On December 20, the Attorney General of Illinois released a devastating report on sexual abuse perpetrated by clergy of the Archdiocese of Chicago. It was an all-too-familiar profile of lives destroyed by members of Christ’s holy priesthood. “Survivors reported battling alcoholism, drug use, mental health crises, and suicide attempts,” Attorney General Lisa Madigan wrote. “They spoke of failed careers, broken marriages and strained relationships with loved ones, including their own children. Frequently, survivors shared that the abuse they suffered as children prevented them from ‘living up to their full potential’.”
The long-term effects of the abuse, as Madigan’s department reported, never quite left the victims. “Even survivors who have gone on to lead productive lives still carry this burden,” she said. “Many chillingly detailed how they followed the movements of their abusers, as the clergy were transferred around Catholic parishes.” Many couldn’t rest until their abusers were completely out of the picture. “They often kept track of their abusers through the clergy’s retirement and death. The stories are heartbreaking.”
Indeed, they are. And they are likely to come to widespread attention, as they took place in an archdiocese which is constantly in the public eye. A series of high-profile churchmen have been archbishops of Chicago. Currently, it is Cardinal Blase Cupich, a close ally of Pope Francis who is widely regarded as leader of the American bishops’ progressive faction. Archbishop Carlo Maria Viganò, in his shocking “Testimony”, claimed that Cupich’s appointment to Chicago was “orchestrated” by Archbishop Theodore McCarrick and Cardinals Óscar Andrés Rodríguez and Donald Wuerl, who were, he alleged, “united by a wicked pact of abuse by [McCarrick], and at least of cover-up of abuses by the other two”. None of the prelates has commented directly on these allegations.
The Catholic News Agency has reported that Cardinals Wuerl and Cupich drew up a controversial joint plan, presented by Cupich and submitted to the US bishops at November’s meeting in Baltimore. The US Conference of Catholic Bishops (USCCB) had intended to introduce lay-led investigations into claims of sexual abuse by bishops. Instead, Cupich’s proposal recommended that claims of impropriety by archbishops be looked into by their subordinate bishops, and vice-versa.
Cupich has strongly denied that Wuerl was involved in writing the plan.
The Cupich scheme has divided opinion, irrespective of who drew it up; and the new scrutiny on Illinois may be seen by some as a chance to criticise the current archbishop.
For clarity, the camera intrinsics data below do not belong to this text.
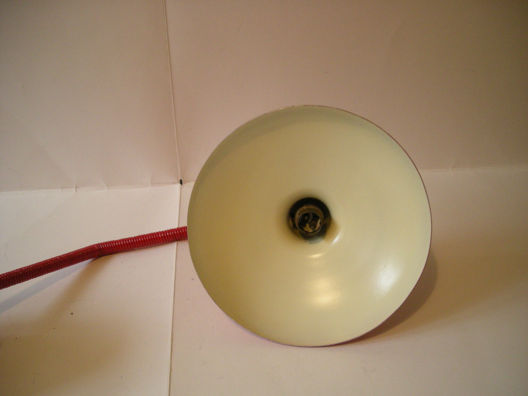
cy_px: 198
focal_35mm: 35
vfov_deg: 40.7
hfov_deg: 52.6
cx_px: 264
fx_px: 534
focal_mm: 5.7
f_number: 2.8
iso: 294
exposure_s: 1/53.1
Yet Cupich was only appointed to Chicago in 2014 – so this is a much broader story about the archdiocese’s history, under a series of leaders.
Any reckoning must begin with Cardinal John Cody, who served as Chicago’s senior prelate from 1965 to 1982. Many forget that, during his tenure, he occupied a position of unrivalled authority in the US Church. In 1961, the State of Illinois passed legislation deeming Cody the “corporation sole” of the archdiocese. That means that he, as the archbishop, personally owned all of the Church’s assets in the diocese.
Cody was often regarded as a conservative. One journalist has claimed that the cardinal would fly into a rage if an editor published photographs of a priest without a Roman collar. Yet his legacy has been overshadowed by allegations of financial misconduct, with newspapers claiming that he had diverted funds to his friend Helen Dolan Wilson. (She denied the allegations.) It was also under Cody’s tenure that the first allegations emerge of abusive priests being reshuffled.
Next was Cardinal Joseph Bernardin, who was widely popular during his tenure from 1982 to 1996. “In his prime, Joseph Bernardin was arguably the most powerful Catholic prelate in American history,” the eminent Vatican-watcher George Weigel has written. Bernardin advanced a “consistent ethic of life”, based on the belief that pro-life activism should not be disproportionately emphasised over issues more appealing to political progressives, such as income inequality and healthcare access.
Bernardin found himself in the middle of a posthumous scandal last year centring on a sexual diversity rainbow banner that was said to have been hung by the cardinal during the parish’s 1991 inaugural Mass. Last September, the pastor and parishioners of Resurrection Parish burnt the banner, which they regarded as symbolic of Bernardin’s (and other archbishops’) tolerance of a culture of moral laxity.
Next was Cardinal Francis George, who served from 1997 until 2014. George was a hero among American conservatives and a friend of John Paul II who was elected president of the USCCB in 2007. In 2014 the cardinal released 6,000 pages documenting impropriety by 30 priests; most of the abuse took place under his and Bernardin’s watch.
Regardless of whether the Attorney General’s office will release new information pertaining to the crisis, abuse took place in Chicago during the reign of both “conservative” and “liberal” prelates. No doubt both factions will take this opportunity for partisan point-scoring. Meanwhile, the question remains: are predator priests still living in the archdiocese?